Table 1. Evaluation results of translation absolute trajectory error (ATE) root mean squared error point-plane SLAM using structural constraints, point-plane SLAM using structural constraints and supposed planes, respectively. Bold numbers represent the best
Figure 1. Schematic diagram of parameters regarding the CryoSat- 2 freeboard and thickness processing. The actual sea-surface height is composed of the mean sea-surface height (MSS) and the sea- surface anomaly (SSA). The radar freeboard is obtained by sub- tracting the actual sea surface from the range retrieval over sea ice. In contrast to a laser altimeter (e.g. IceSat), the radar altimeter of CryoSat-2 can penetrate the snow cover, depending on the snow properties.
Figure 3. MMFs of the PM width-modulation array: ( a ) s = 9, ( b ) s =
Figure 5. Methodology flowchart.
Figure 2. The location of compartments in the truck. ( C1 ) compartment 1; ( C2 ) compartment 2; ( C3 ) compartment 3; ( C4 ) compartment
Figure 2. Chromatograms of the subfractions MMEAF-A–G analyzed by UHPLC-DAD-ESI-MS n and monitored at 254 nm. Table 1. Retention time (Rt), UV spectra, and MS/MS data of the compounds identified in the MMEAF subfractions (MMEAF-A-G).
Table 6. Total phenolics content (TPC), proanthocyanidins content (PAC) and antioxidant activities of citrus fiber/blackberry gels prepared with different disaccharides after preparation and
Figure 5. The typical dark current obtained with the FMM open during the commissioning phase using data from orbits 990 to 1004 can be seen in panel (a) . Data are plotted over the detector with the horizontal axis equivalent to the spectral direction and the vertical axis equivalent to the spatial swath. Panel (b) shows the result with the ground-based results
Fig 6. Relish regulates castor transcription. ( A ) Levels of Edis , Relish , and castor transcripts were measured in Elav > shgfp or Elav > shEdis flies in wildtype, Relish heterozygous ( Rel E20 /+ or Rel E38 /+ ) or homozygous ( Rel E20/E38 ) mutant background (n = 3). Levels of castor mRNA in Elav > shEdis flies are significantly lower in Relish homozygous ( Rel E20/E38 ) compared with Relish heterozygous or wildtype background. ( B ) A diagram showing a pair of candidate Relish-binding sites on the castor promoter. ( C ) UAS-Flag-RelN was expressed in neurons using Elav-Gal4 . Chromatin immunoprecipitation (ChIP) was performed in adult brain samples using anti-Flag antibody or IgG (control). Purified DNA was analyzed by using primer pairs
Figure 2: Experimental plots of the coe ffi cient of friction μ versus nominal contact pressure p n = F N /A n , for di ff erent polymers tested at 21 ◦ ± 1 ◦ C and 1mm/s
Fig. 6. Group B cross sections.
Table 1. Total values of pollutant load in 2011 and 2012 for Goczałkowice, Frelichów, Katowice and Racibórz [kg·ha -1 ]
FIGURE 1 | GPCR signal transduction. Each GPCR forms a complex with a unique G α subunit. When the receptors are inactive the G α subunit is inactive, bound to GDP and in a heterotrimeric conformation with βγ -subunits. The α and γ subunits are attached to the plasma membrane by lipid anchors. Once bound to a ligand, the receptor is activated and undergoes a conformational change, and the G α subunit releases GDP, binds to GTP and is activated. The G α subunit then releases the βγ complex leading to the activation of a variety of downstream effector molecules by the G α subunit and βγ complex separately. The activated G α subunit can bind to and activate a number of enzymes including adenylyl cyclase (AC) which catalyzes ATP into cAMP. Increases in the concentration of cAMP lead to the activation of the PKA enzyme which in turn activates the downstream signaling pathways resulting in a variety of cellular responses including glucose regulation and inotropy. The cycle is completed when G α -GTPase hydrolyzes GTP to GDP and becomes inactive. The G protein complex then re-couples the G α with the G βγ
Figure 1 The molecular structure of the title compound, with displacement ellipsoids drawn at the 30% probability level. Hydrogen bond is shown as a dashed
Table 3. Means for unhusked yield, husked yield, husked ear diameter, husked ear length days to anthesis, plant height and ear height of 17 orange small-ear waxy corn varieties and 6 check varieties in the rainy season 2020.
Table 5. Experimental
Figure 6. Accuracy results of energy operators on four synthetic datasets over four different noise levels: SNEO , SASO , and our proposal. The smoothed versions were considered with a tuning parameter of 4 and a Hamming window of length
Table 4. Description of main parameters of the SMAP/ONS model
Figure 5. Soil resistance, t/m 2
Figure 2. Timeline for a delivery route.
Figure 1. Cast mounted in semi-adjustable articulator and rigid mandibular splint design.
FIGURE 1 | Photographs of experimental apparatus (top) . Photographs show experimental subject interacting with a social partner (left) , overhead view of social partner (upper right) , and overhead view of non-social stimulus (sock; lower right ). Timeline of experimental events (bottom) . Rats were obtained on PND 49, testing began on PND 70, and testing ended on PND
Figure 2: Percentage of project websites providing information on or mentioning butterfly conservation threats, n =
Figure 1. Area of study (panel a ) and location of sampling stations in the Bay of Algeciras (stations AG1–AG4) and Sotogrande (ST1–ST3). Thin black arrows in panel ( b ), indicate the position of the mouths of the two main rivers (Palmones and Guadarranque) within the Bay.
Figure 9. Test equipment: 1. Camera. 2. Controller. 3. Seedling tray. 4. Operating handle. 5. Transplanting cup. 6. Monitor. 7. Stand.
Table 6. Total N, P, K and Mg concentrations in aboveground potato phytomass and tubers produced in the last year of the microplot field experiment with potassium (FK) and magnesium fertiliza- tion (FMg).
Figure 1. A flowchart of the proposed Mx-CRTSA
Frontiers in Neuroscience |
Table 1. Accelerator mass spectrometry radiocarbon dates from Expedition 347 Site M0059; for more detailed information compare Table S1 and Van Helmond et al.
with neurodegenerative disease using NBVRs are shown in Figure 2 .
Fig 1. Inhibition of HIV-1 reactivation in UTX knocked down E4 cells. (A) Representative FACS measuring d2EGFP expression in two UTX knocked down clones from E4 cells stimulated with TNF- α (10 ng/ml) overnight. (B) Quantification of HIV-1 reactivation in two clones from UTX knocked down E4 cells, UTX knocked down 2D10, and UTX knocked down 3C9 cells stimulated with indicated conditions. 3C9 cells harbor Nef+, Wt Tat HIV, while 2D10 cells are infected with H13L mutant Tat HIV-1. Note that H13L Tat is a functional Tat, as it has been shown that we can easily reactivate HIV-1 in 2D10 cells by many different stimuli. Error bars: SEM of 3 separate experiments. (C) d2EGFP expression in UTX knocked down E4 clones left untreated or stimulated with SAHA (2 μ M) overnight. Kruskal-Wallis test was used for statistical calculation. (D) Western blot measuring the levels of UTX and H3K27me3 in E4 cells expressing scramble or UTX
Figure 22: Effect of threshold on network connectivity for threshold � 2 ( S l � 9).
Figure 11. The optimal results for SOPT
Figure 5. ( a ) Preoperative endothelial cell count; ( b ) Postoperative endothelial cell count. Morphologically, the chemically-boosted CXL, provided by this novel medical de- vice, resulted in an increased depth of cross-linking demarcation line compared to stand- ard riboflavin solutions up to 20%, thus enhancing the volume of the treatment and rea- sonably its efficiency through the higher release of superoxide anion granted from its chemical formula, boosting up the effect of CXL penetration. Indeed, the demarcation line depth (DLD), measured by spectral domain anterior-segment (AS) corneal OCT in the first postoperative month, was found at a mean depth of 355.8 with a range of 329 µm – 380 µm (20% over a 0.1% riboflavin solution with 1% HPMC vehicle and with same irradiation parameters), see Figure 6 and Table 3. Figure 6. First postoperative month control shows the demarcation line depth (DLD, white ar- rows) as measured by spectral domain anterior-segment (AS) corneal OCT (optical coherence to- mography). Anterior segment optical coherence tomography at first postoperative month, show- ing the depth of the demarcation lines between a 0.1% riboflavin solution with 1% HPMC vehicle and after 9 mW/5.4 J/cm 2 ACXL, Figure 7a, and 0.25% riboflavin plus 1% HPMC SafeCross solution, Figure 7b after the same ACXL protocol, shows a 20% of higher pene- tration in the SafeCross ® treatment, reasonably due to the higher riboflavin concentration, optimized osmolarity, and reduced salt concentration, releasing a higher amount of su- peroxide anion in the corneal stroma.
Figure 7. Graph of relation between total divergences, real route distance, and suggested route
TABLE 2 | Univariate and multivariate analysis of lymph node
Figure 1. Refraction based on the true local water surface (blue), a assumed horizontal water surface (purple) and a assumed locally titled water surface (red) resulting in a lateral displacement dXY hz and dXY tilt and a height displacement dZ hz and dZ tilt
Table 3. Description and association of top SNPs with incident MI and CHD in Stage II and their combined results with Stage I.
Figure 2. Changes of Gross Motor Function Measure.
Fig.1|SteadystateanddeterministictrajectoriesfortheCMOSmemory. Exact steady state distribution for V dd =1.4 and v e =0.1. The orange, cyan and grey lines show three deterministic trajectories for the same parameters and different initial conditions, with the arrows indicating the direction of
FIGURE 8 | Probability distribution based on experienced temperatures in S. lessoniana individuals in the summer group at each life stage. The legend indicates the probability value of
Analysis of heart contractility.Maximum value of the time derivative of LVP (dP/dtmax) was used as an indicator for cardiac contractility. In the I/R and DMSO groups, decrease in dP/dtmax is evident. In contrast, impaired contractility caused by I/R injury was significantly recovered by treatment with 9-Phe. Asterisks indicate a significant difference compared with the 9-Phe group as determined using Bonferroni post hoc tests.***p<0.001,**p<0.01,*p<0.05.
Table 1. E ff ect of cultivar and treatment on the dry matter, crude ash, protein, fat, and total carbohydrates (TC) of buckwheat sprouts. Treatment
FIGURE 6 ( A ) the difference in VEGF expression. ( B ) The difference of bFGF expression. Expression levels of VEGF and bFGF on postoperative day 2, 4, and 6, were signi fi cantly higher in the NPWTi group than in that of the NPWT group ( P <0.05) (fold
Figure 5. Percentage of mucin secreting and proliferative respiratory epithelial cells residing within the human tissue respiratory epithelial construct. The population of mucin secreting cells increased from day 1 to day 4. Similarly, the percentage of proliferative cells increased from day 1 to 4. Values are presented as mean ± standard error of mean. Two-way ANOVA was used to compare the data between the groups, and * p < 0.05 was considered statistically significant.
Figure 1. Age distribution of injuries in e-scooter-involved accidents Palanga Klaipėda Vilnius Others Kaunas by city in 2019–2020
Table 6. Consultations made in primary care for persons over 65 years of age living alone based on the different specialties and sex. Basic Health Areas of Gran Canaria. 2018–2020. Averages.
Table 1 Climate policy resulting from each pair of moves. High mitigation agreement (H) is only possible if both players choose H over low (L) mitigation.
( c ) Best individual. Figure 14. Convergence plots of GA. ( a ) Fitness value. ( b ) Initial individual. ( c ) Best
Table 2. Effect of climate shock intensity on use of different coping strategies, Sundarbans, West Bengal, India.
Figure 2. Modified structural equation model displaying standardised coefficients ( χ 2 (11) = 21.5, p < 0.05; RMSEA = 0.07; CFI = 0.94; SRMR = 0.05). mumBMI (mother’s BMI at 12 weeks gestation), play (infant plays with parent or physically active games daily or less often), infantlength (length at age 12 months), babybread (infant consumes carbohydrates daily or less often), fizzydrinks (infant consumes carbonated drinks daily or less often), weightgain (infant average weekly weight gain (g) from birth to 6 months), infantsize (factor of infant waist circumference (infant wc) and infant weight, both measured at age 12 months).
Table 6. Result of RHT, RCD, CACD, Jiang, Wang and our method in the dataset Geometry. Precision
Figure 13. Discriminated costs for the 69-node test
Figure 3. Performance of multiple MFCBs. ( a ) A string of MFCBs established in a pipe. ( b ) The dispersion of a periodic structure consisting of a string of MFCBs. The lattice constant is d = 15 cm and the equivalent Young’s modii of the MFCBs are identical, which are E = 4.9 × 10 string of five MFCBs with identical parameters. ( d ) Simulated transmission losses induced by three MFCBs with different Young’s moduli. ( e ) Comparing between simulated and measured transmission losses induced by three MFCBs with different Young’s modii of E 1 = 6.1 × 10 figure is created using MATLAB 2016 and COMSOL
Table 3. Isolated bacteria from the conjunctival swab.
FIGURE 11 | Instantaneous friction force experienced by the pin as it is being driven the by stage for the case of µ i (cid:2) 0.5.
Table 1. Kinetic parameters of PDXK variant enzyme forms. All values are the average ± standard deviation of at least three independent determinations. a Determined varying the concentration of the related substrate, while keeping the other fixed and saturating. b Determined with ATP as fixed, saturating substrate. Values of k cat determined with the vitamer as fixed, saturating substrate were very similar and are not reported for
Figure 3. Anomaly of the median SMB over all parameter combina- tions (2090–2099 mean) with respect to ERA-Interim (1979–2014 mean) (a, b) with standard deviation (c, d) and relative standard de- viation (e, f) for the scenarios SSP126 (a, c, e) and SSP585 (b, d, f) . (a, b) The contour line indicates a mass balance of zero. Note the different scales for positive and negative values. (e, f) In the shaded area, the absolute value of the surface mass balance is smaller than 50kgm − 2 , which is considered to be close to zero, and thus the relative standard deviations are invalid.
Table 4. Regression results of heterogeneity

━━━━━━━━━━━━━━━━

• WORK INSTRUCTION:
Only the lines above from the one with "Frontiers in Neuroscience |" through the one with "with neurodegenerative disease" should be duplicated, character for character.

• RESPONSE AREA:
Frontiers in Neuroscience |
Table 1. Accelerator mass spectrometry radiocarbon dates from Expedition 347 Site M0059; for more detailed information compare Table S1 and Van Helmond et al.
with neurodegenerative disease using NBVRs are shown in Figure 2 .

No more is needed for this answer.